For a home is made up more of people than of furniture or décor. But all the old familiar faces are gone. There are new occupants now, who may be quite cordial and welcoming. But their house no longer comprises the home that was once here. The home is gone. And one’s awareness of this grows as one soon discovers that the neighbors on either side of the house are strangers, different from those who used to live there. And if the opportunity offers to explore the old neighborhood, it dawns on us that one can never go home again. The old barber shop is gone, as is the gas station on the corner. The familiar theater has been replaced by a shopping center, and the school one attended has been enlarged and upgraded.

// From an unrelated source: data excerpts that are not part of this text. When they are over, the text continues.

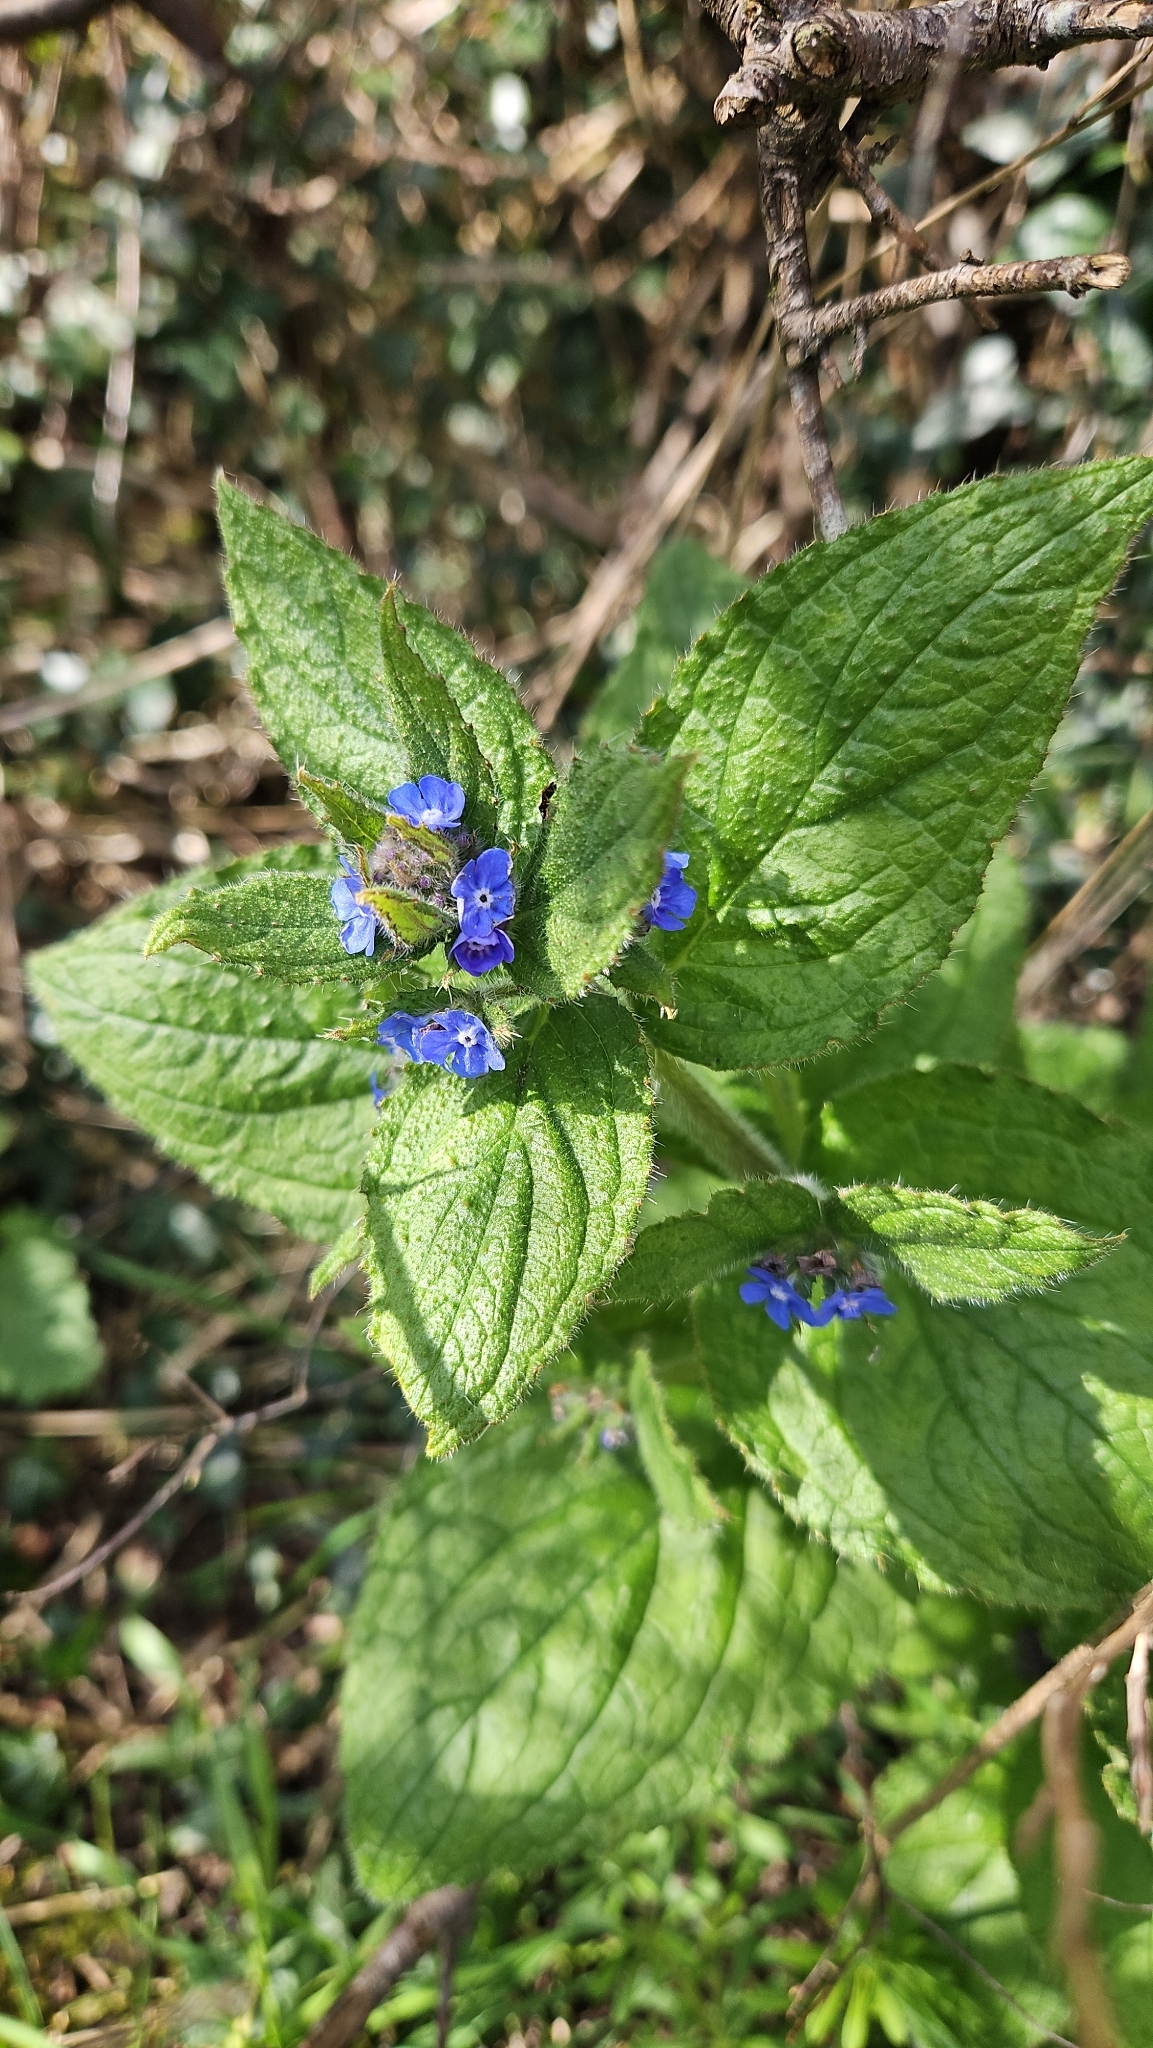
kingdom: Plantae
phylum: Tracheophyta
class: Magnoliopsida
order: Boraginales
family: Boraginaceae
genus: Pentaglottis
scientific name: Pentaglottis sempervirens
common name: Green alkanet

And so the realization sinks in: one can’t go home again. Things have changed. Jesus Himself underwent a similar experience in His time. For He was brought up in Nazareth by Mary and Joseph until He was thirty years of age, when He left home and began His public ministry in Judea and other parts of Galilee. He was still identified as a Nazorean (Mt.26-71), perhaps because of His accent. He was an almost instant success wherever He went, preaching and performing miracles, and gained great popularity. Then the opportunity arose for Him, now quite a success, to go back home again.   This He did, and, entered the familiar synagogue where He had prayed and studied the bible. But when He rose to read the bible and apply a passage to Himself, there was an instant reaction, a very unfavorable one, (Lk 4.16-30), and Jesus learned that one can’t go home again. He seems never to have returned there again.

A somewhat similar experience awaits us, if not in this life, then in the life to come (2 Cor 5, 1, ff.). For we believe, on the word of God, that there will be a new heaven and a new earth awaiting us, at some point in the future—no longer in time, but in eternity. We don’t know where this might be. But the “place”, if it’s appropriate to use this word for this new setting, will likely be more like “home” than the house to which we may have returned on one occasion, because, even though a lot of changes await us in our future habitat, it will still remind us of “home” as it used to be, for all the familiar faces from years ago will be there to greet us. In this sense, it is quite possible to go back home again. We won’t mind the change of place (“I go to prepare a place for you”, Jn 14.2-3)) because the presence of the faces that made the place of old “home” is again before us.

Jesus too had this wonderful experiences at His Ascension into heaven. He was, at long last, able to go home again and be with His Father in heaven.

One thought on “You Can’t Go Home…or Can You?

  1. Thanks again Father for a very insightful reflection. It put meaning into “going home” and that was a real good way to present it. Thanks again – continue to keep that “pencil and notebook” handy.